Pasting a copy of your xml.cfg file would help uncover the issue here. Assuming the 'cln' number is unique (and a reasonable approximation of a document's URL), you'll need your xml.cfg file to contain:

document,/response/row/row
docurl,/response/row/row/cola_licence_number

Looking at http://www.matrix01.act.gov.au/__data/assets/xml_file/0008/1088531/test.xml, it appears that the row element may be unnecessarily nested.

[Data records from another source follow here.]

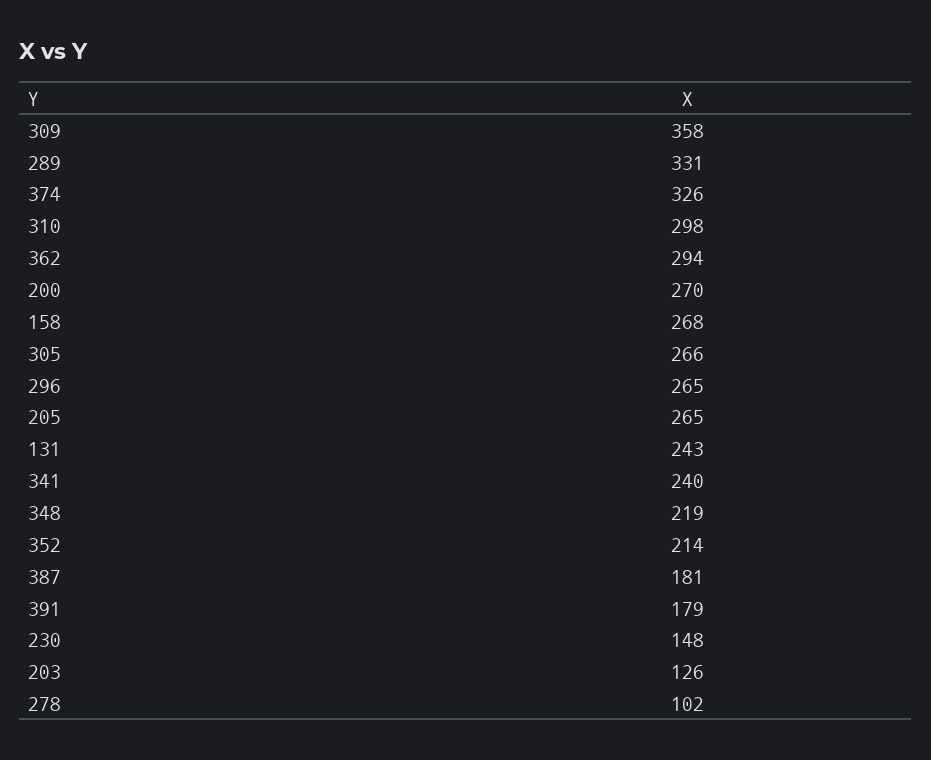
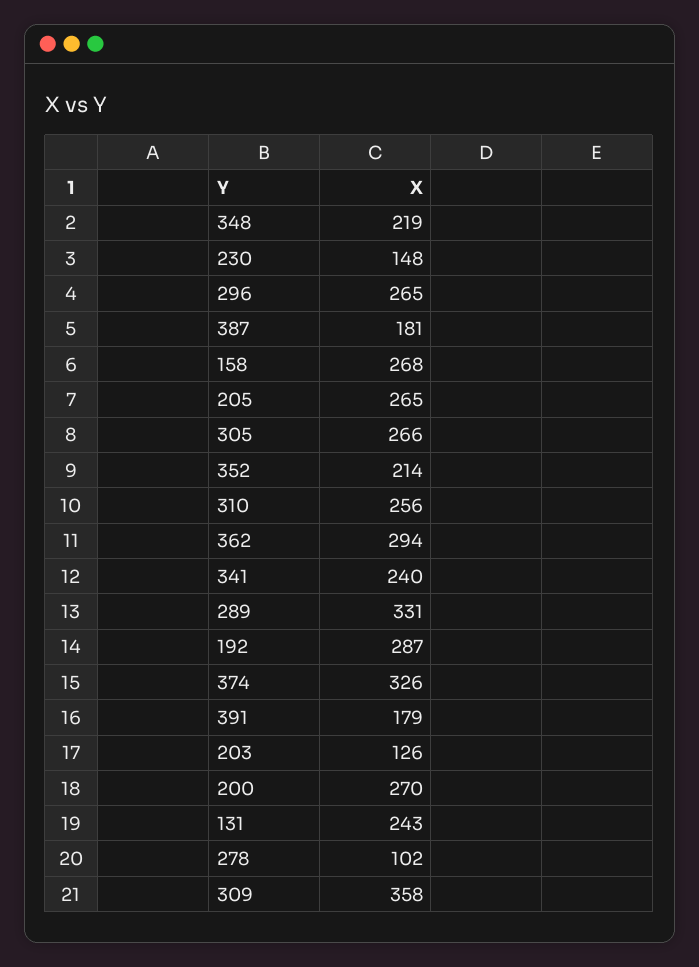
  {
    "309": 358,
    "289": 331,
    "374": 326,
-   "310": 298,
+   "310": 256,
    "362": 294,
    "200": 270,
    "158": 268,
    "305": 266,
    "296": 265,
    "205": 265,
    "131": 243,
    "341": 240,
    "348": 219,
    "352": 214,
    "387": 181,
    "391": 179,
    "230": 148,
    "203": 126,
-   "278": 102
+   "278": 102,
+   "192": 287
  }

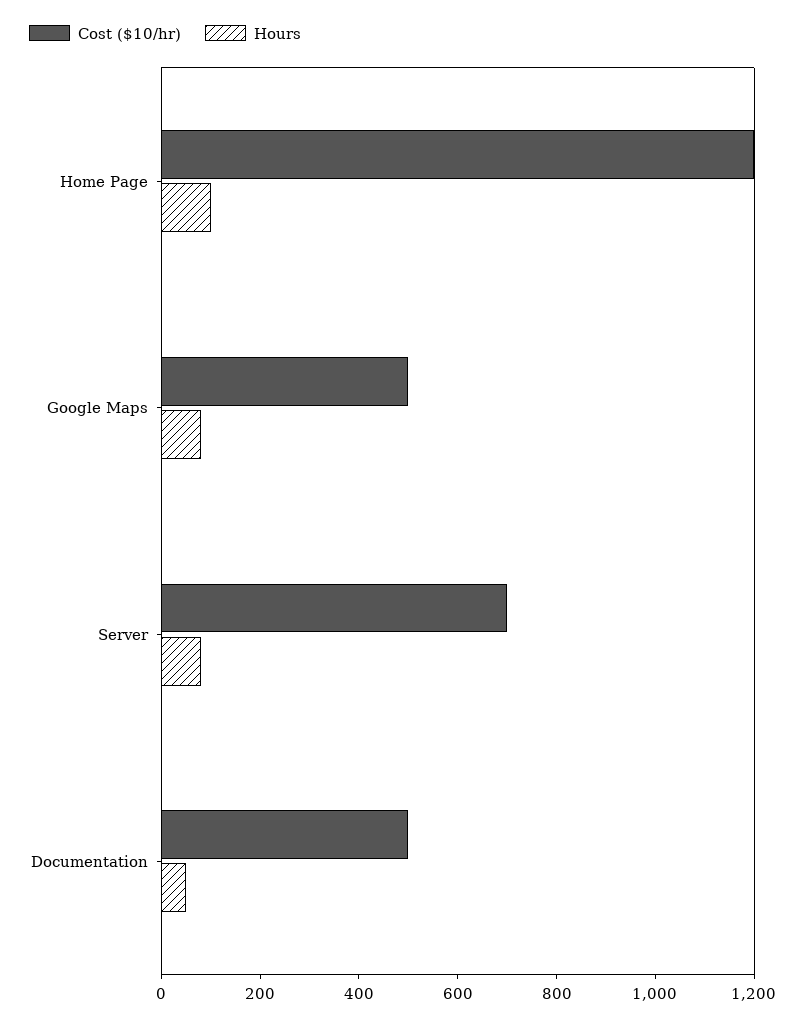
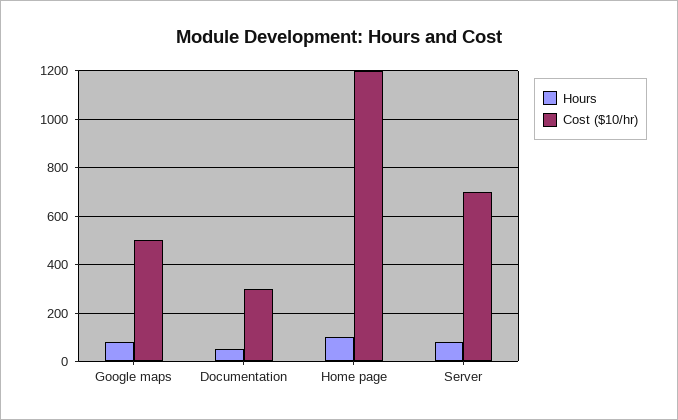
  {
    "Cost ($10/hr)": {
      "Home Page": 1200,
      "Google Maps": 500,
      "Server": 700,
-     "Documentation": 500
+     "Documentation": 300
    },
    "Hours": {
      "Home Page": 100,
      "Google Maps": 75,
      "Server": 75,
      "Documentation": 50
    }
  }

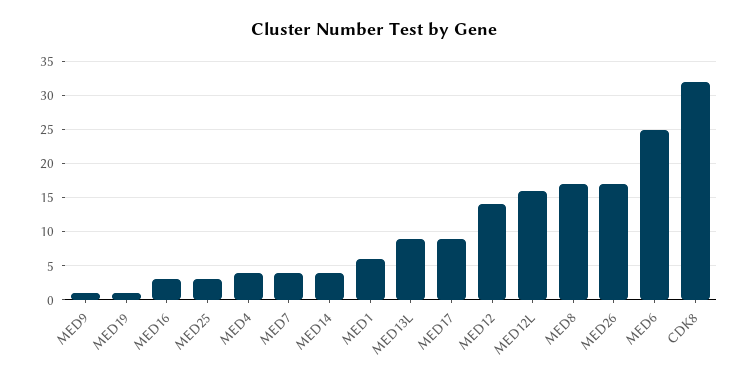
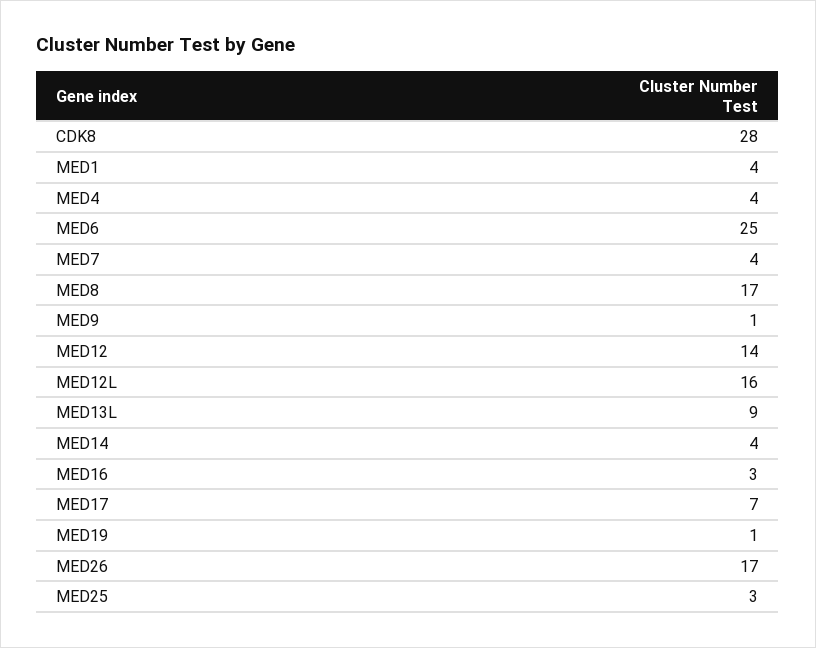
  {
    "MED9": 1,
    "MED19": 1,
    "MED16": 3,
    "MED25": 3,
    "MED4": 4,
    "MED7": 4,
    "MED14": 4,
-   "MED1": 6,
+   "MED1": 4,
    "MED13L": 9,
-   "MED17": 9,
+   "MED17": 7,
    "MED12": 14,
    "MED12L": 16,
    "MED8": 17,
    "MED26": 17,
    "MED6": 25,
-   "CDK8": 32
+   "CDK8": 28
  }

Define which element to split documents on

document,/response/row/row

Define which element from a document should be used as a URL

docurl,/response/row/row/cola_licence_number

surname,1,,//surname
cln,0,,//cola_licence_number
occupation,0,,//occupation
description,0,,//description
expirydate,0,,//expiry_date
class,0,,//class
phone,0,,//phone_number

Thanks for that link, I've poured over https://docs.funnelback.com/15.10/more/extra/xml_cfg.html#entire-document more than a few times in trying to debug this but have not had any luck with it.

aleks 2017-08-03 08:42:20 UTC #4

I didn't think you could index xml documents like this in a 'web collection'

plevan 2017-08-03 22:54:27 UTC #5

Hi Vux,

If you're using a web collection, and running Funnelback 15.6 or earlier then you'll need to remove the Jsoup filter from the filter chain, or if you're just indexing the single XML file then you can disable filtering altogether, or use a custom collection with the XML custom gatherer (can be downloaded from GitHub: https://github.com/funnelback/custom-gatherer-xml). I believe this custom gatherer has already been used for some of the other XML based collections that form part of the ACT Government search.

There are a number of filters that run for content auditor that actually write some additional content to the file that's stored and this breaks the document structure (so your document: directive won't work).

Give that a go and see how you go.

cheers,
Peter

Vux 2017-08-03 23:26:51 UTC #6

You're a legend Peter, thank you.

Removing the filter has fixed it. I'll give a custom collection a try like both of you suggested if we ever end up needing to include multiple XML files for this setup. I did originally set one up to use the JSON custom gatherer, however the JSON file I was crawling had spaces where it shouldn't and was causing errors in the crawl, it's just sitting there ready to be worked on.